I agree with Clough that foundationalism and coherentism are the two prongs of a false dilemma generated by the representationalist model, but I do not see how abandoning this model makes all problems about the justification of our beliefs disappear. In particular, the problem of how to avoid relativism without resorting to objectivism remains. Clough relies on Davidson to argue that relativism is not a serious threat. Even assuming that Davidson's arguments against conceptual relativism are correct, I do not see how they dispel the kind of relativism we are concerned with here. Supposing that no sense can be made of disagreement between individuals or cultures unless there is a vast bedrock of agreement between them, not all kinds of relativism are thereby dispelled. The tribal chief who rationally (but falsely) believes that the world came into being at the moment of his birth could still agree on a vast number of issues with the Western traveler, but it might still be impossible by rational means to bring him to see that the world existed before his birth. If cases such as this one are possible, some forms of relativism might be correct. Davidson's principle of charity is of no help here.
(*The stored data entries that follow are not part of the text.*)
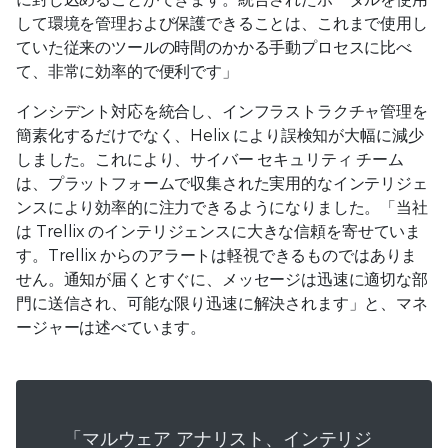
して環境を管理および保護できることは、これまで使用し
ていた従来のツールの時間のかかる手動プロセスに比べ
て、非常に効率的で便利です」
インシデント対応を統合し、インフラストラクチャ管理を
簡素化するだけでなく、Helix により誤検知が大幅に減少
しました。これにより、サイバー セキュリティ チーム
は、プラットフォームで収集された実用的なインテリジェ
ンスにより効率的に注力できるようになりました。「当社
は Trellix のインテリジェンスに大きな信頼を寄せていま
す。Trellix からのアラートは軽視できるものではありま
せん。通知が届くとすぐに、メッセージは迅速に適切な部
門に送信され、可能な限り迅速に解決されます」と、マネ
ージャーは述べています。
「マルウェア アナリスト、インテリジ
Other general 'epistemological' questions also survive the demise of the representationalist model. One such question concerns the roles played by political values in the justification of scientific theories. Clough must be aware that such problems remain because she tries to address them herself. Her answer is that political values are just beliefs with empirical content that can be used to confirm or disconfirm other beliefs, and that are themselves subject to empirical confirmation or disconfirmation. I find these claims to be rather perplexing. Even if we suppose that there is no dichotomy of facts and values, I do not see how values can be empirically confirmed. I do not wish to deny that empirical facts can be relevant to moral and political discussions, but I hold that to think that these facts can settle such discussions is to get the shape of moral and political arguments badly wrong.

Clough also appears to be committed to the view that feminist values always constitute evidence in favour of any scientific theory which is based on them. I find this commitment surprising, since it is precisely the sort of general claim about scientific evidence which could figure in the sort of epistemological accounts of science that Clough is keen to rule out of court. Be that as it may, the view, I believe, is false. Values, including feminist values, play many different roles in science: they can influence the selection of the relevant evidence, they might lead to the formulation of new hypotheses, they might guide judgements about the initial plausibility of a given theory. It is unhelpful to reduce this variety to general claims about evidential relations. These criticisms asides, I think that Clough's most important recommendation in this book is one that needs to be heeded. The best feminist philosophy of science is done by starting from case studies.